I grew up in a family that loved Bill Buckley, Richard Nixon, and Ronald Reagan--the first two fixtures of my youth, the last coming onto the scene when I was in college. I listened to them, and while I found Buckley clever and charming, I also thought his project fatuous. I still do. Nixon was Nixon, and Reagan, I don't know. I still find it difficult to take seriously anybody who takes him seriously. I credit him with one thing and one thing only, following Gorbachev's lead rather than the coterie of advisors who didn't want him to. He otherwise represents just about everything I can't stand about the GOP. What Cole says in the quote excerpted above is pretty much what I have always thought about the GOP--a thin veneer of sensible moderation covering a throbbing mass of resentment, belligerence, jingoism, and wingnuttery. It astonishes me that any sensible person could associate himself with that.

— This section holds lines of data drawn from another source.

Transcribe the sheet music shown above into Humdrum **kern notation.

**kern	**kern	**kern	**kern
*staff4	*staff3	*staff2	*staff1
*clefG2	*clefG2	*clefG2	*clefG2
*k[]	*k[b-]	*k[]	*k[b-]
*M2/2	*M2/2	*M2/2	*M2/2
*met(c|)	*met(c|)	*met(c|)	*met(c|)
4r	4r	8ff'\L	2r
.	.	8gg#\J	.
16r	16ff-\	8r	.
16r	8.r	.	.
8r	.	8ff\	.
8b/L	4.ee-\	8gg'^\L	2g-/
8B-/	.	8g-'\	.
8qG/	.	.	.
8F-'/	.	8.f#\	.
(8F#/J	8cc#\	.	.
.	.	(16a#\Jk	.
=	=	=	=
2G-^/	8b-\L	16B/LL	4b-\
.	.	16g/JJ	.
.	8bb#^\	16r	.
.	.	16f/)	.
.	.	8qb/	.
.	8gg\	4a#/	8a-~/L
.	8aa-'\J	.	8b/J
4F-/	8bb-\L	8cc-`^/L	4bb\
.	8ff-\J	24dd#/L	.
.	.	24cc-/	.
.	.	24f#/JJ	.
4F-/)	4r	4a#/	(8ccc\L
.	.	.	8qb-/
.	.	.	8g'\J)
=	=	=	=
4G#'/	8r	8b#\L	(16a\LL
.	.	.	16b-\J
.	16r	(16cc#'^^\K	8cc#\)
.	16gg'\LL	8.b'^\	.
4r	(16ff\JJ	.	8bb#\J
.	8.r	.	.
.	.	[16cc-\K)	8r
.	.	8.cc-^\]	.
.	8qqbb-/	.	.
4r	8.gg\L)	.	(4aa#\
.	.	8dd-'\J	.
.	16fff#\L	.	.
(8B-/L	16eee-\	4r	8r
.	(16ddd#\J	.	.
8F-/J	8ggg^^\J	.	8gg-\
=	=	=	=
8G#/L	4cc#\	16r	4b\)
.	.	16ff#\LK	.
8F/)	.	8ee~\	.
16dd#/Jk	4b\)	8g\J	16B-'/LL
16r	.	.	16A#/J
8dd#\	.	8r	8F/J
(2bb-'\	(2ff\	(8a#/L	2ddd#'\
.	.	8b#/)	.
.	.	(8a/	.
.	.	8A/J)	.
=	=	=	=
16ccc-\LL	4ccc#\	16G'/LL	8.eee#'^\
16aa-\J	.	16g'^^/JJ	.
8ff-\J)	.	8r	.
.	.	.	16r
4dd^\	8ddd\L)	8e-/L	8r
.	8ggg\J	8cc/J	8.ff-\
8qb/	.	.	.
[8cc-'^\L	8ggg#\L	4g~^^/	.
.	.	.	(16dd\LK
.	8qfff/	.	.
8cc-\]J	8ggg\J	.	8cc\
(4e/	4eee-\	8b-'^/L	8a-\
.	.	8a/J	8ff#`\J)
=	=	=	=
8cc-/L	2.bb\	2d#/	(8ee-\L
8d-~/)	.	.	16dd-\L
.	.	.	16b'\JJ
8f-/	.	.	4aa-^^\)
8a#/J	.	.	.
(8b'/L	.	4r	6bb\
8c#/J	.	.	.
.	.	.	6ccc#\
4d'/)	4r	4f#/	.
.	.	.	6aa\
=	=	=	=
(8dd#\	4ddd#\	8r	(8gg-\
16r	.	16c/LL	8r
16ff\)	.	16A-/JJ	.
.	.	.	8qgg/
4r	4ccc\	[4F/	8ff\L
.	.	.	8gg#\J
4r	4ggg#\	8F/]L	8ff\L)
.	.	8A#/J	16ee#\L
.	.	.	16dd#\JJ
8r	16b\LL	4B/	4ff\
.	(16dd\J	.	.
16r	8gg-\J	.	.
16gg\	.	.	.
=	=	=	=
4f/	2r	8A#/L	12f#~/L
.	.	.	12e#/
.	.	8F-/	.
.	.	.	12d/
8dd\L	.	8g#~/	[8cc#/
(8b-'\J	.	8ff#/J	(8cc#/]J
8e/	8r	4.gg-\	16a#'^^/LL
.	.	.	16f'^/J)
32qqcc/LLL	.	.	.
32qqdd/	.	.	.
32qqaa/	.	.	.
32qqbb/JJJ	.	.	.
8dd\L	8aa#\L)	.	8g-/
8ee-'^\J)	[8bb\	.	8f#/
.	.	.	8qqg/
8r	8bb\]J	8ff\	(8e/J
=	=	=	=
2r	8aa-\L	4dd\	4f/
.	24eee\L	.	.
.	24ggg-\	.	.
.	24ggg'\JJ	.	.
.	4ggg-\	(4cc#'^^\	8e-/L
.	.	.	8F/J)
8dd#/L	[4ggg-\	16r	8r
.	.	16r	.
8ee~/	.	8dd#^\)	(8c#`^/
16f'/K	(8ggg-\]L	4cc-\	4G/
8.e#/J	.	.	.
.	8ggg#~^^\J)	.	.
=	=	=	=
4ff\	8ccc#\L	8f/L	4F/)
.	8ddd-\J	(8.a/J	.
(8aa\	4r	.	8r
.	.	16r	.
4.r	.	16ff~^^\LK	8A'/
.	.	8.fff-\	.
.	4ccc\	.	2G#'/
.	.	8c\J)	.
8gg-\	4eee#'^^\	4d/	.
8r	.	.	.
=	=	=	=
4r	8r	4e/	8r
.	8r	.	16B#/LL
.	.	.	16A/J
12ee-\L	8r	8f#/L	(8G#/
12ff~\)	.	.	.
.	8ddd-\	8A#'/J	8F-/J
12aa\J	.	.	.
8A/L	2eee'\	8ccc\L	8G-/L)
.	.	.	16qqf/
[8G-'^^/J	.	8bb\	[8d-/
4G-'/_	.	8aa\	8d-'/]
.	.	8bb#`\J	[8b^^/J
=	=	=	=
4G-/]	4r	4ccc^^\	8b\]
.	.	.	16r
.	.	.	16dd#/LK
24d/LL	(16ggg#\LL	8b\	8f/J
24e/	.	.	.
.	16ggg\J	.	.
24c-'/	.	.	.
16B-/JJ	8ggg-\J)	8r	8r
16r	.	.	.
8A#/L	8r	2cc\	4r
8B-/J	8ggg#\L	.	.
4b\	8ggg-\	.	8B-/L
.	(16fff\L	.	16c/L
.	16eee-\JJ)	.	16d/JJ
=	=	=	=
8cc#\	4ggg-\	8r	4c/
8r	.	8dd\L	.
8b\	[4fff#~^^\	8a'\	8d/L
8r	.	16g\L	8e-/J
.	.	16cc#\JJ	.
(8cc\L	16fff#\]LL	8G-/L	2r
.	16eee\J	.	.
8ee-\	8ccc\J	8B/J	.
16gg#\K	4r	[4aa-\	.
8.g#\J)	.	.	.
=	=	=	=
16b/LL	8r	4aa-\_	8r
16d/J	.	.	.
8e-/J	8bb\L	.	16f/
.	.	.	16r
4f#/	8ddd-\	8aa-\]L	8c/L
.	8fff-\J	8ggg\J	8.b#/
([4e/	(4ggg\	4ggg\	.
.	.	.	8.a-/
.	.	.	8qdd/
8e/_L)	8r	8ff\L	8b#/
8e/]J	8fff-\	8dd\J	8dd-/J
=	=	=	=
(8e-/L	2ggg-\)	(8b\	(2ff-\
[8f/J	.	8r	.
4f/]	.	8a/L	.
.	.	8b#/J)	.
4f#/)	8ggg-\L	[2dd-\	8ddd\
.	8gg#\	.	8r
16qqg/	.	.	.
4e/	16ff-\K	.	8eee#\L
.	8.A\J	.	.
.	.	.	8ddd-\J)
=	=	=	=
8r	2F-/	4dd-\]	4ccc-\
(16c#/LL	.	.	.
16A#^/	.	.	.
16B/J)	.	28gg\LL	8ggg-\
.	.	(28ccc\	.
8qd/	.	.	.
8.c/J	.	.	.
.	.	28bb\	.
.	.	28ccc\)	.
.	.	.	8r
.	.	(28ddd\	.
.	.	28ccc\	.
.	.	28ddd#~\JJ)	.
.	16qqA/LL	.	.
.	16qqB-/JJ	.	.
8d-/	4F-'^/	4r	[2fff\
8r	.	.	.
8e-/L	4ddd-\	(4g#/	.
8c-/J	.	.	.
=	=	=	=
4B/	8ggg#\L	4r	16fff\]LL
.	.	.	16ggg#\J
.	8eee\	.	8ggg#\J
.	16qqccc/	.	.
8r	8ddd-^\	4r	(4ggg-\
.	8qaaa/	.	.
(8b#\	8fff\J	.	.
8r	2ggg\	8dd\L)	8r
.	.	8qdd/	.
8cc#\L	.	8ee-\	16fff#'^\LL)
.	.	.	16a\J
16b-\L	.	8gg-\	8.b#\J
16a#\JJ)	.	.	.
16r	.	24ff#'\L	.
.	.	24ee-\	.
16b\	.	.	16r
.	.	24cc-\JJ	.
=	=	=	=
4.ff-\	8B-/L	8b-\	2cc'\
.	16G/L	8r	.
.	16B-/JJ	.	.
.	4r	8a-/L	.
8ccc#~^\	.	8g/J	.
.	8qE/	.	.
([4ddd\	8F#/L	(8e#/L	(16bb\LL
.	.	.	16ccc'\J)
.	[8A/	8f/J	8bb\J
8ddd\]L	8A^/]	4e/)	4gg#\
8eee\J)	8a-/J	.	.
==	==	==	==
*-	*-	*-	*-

So I always been curious some sensible people, who are clearly intelligent, well-informed, and sensible can do it. And my only explanation is that their antipathy toward Liberalism is greater than their antipathy toward wingnuttery, or that they see the dangers posed by Liberalism as greater than those posed by what I call zombie traditionalism. I get that, I think. But that's here where the differences between me and someone like Douthat lie. I am very sympathetic to the de Toqueville-T.S. Eliot-Belloc-Chesterton-Agrarian-Viereck conservative critique of secular/mass society, but I believe that rather than resisting it, it has to be embraced, assimilated, and moved through. Or perhaps another way to say it is that rather than condemning secular society it has to be redeemed.
As I've written here many times before, I have enormous respect for principled conservatism, and I have big, big problems with secular liberalism, and I don't have any illusions about Democrats. But given the choice between Republicans and Democrats, the Democrats are more in the posture of embracing rather than resisting, and for all their limitations, they represent a mentality that is more amenable to be converted to something better.
The Dems, the way I think of them, are like the younger brother in the Prodigal Son story; the GOP like the priggish older brother. The older brother might be technically correct and even smarter with better arguments than his younger brother about virtue and restraint, but he's still missing the whole point. He's stagnating, suffering from whited-sepulcher syndrome. They are both one sided, but his brother is there for him to embrace not to condemn. His own spiritual development requires it. To be a Christian is not about being technically correct tight-ass; it's about embracing the mess and loving it and in doing so to raise it up. Socially conservative Republicans, even the intellectuals among them, seem to have trouble grasping that idea.